By this time, the automatic sensor on the back of the toilet is so confused that it flushes, propelling a stream of water like a fire hose against the inside of the bowl and spraying a fine mist of water that covers your bum and runs down your legs and into your shoes. 
The flush somehow sucks everything down with such force and you grab onto the empty toilet paper dispenser for fear of being dragged in too. 
At this point, you give up. You're soaked by the spewing water and the wet toilet seat. You're exhausted. You try to wipe with a sweet wrapper you found in your pocket and then slink out inconspicuously to the sinks. 
You can't figure out how to operate the taps with the automatic sensors, so you wipe your hands with spit and a dry paper towel and walk past the line of women still waiting 
You are no longer able to smile politely to them. A kind soul at the very end of the line points out a piece of toilet paper trailing from your shoe. (Where was that when you NEEDED it?) 
You yank the paper from your shoe, plonk it in the woman's hand and tell her warmly, 'Here, you just might need this. 
As you exit, you spot your hubby, who has long since entered, used and left the men's toilet. Annoyed, he asks, 'What took you so long and why is your bag hanging around your neck? 
This is dedicated to women everywhere who deal with any public toilets. It finally explains to the men what really does take us so long. It also answers that other commonly asked question about why women go to the toilets in pairs. It's so the other girl can hold the door, hang onto your bag and hand you Kleenex under the door. 
This HAD to be written by a woman! No one else could describe it so accurately.


----------



## Techno100 (May 8, 2010)

The moral is NEVER go out without tissues in that big bag around your neck :lol:

I just read your post to wifey and it all rang true and she's laughing


----------



## Grizzly (May 9, 2005)

So true that I've even seen a device for sale that you stick on the loo wall and hang your bag from.

I do carry several packets of tissues- the sort that sell for 1 euro per umpteen in French hypermarkets so don't usually get caught out by lack of paper.

They've not added on the bit about loo doors and cubicle sizes always being designed for size 0 midgets so that anyone who is " normal" has to breathe in before they can get in at all. If you've got children with you then forget it...!

G


----------



## Zebedee (Oct 3, 2007)

It's not only you ladies who suffer from tissue deprivation. :roll:

I went for a wee in our local Tesco's a while ago and the "stand-ups" were occupied so I used one of the two "sitters" (_lifting the seat first of course!_ :wink: )

A plaintive voice from the other once said, _"Oi mate - could you bung us a bit of bog roll over the top. I ain't got none in 'ere!"_ :lol: :lol:

There but for the grace . . . etc,. 8O

Dave


----------



## 747 (Oct 2, 2009)

The female members of this forum know fine well that the modern water closet was invented by a man.

==========

* _Set problem A_
Repeat the forum thread on public toilets from "I do carry several" up to and including "then forget it...!".

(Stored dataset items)

==========

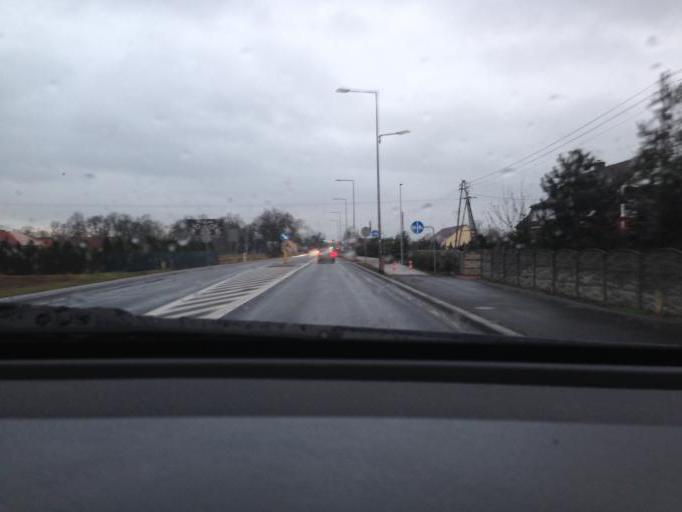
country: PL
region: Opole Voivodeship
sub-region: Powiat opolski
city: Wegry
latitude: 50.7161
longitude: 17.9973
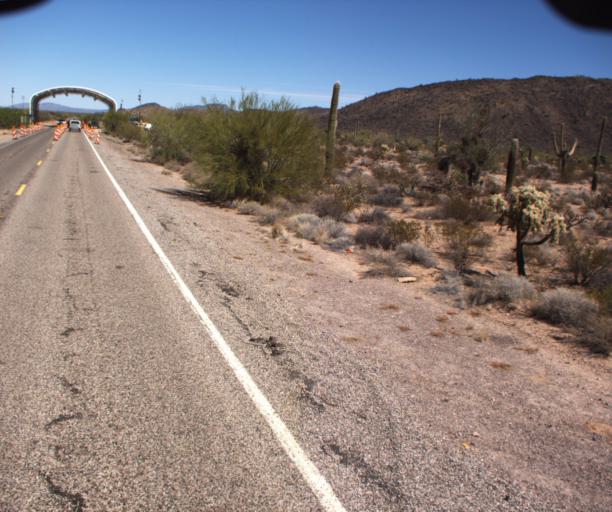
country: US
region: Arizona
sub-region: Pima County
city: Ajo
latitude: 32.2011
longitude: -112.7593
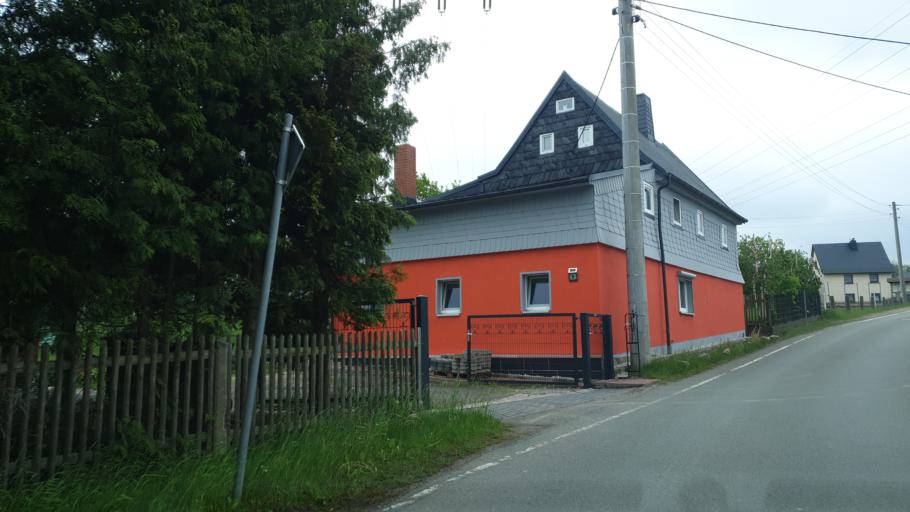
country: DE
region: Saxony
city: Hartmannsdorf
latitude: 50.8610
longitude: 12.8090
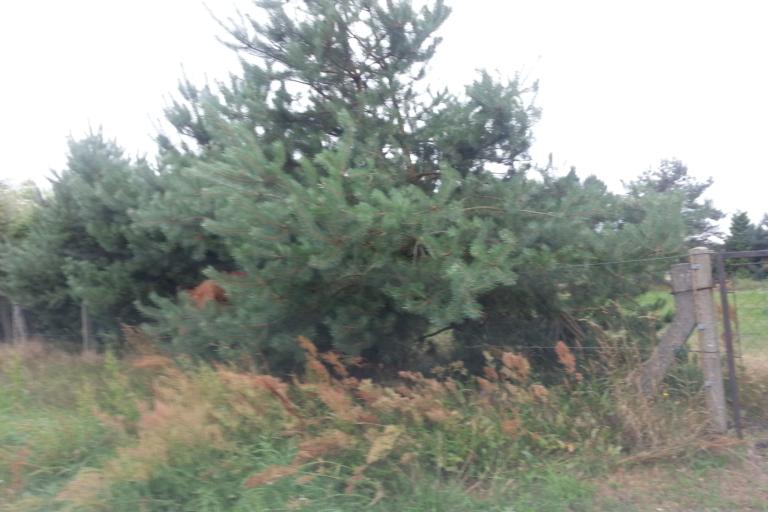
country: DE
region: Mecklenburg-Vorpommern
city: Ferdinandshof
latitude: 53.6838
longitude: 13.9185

==========

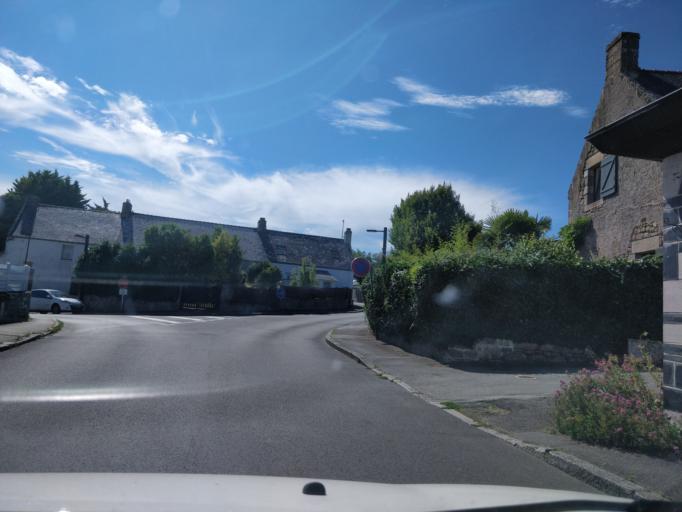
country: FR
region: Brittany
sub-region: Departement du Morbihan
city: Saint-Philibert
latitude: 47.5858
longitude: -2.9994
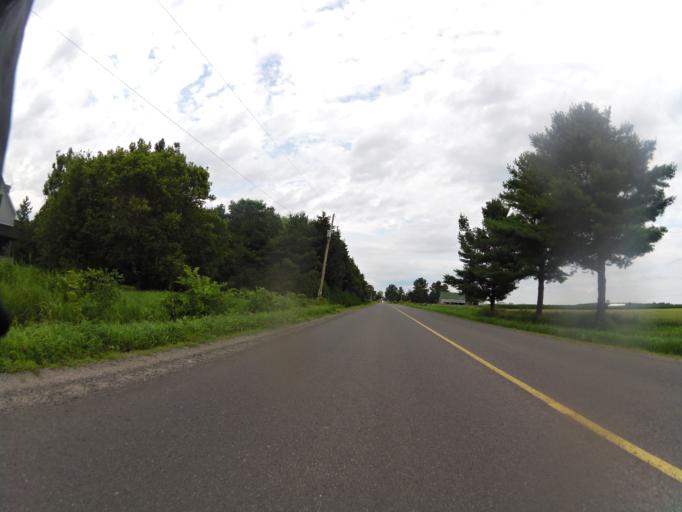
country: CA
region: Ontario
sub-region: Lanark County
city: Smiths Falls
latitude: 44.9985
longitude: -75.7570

==========

* _Set problem B_
Swap "latitude" for "lat" in the rows from the line with "country: FR" up to and including the line with "longitude: -75.7570", and return only those lines with the pictures left out.

* _Full answer A_
I do carry several packets of tissues- the sort that sell for 1 euro per umpteen in French hypermarkets so don't usually get caught out by lack of paper.

They've not added on the bit about loo doors and cubicle sizes always being designed for size 0 midgets so that anyone who is " normal" has to breathe in before they can get in at all. If you've got children with you then forget it...!

* _Full answer B_
country: FR
region: Brittany
sub-region: Departement du Morbihan
city: Saint-Philibert
lat: 47.5858
longitude: -2.9994
country: CA
region: Ontario
sub-region: Lanark County
city: Smiths Falls
lat: 44.9985
longitude: -75.7570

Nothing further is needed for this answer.